◆ WHAT THE TASK REQUIRES
Report each line in the items below that contains the word "sembrava", copying every such line in full.

************

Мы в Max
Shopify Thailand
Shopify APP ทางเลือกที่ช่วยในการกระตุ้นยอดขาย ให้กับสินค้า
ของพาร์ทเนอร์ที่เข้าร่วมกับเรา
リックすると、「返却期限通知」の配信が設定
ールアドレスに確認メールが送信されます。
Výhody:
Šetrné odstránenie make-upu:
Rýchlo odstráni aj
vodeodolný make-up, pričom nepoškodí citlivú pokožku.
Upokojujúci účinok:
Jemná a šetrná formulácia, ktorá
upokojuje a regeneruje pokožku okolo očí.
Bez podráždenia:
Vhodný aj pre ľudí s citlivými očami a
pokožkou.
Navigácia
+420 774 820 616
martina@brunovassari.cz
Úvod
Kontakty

************

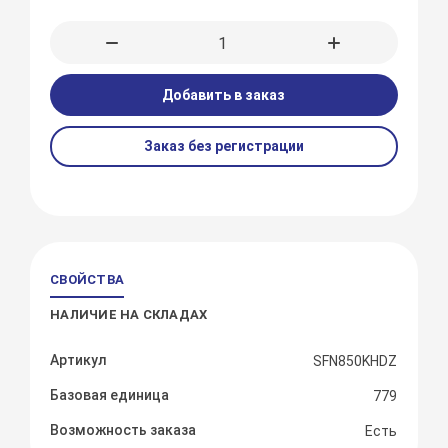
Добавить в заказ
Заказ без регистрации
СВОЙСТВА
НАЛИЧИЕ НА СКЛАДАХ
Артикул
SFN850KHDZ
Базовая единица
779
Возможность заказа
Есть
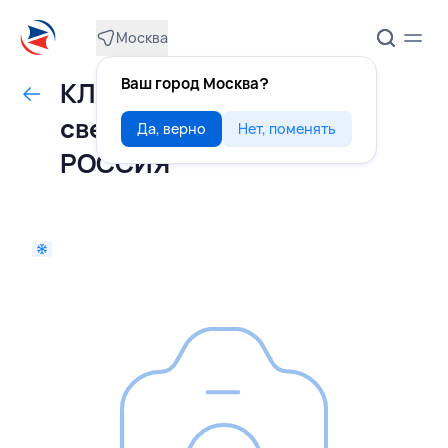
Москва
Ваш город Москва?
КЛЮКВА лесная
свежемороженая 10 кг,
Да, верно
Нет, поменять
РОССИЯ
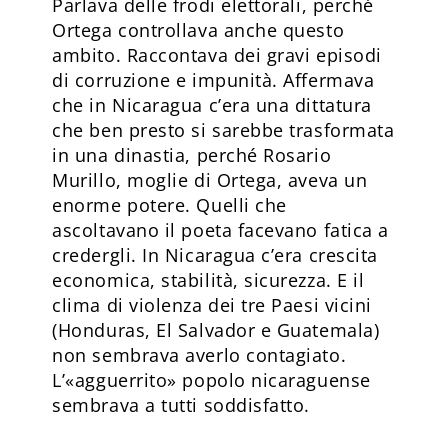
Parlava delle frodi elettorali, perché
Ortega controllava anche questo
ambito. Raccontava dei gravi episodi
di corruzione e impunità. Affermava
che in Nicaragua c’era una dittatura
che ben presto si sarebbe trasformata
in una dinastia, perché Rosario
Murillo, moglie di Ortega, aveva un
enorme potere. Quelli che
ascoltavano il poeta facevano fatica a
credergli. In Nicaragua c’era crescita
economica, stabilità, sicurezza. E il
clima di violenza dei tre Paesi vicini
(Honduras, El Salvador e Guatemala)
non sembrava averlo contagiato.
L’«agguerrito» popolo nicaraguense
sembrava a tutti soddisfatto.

************

◆ FINISHED EXERCISE
non sembrava averlo contagiato.
sembrava a tutti soddisfatto.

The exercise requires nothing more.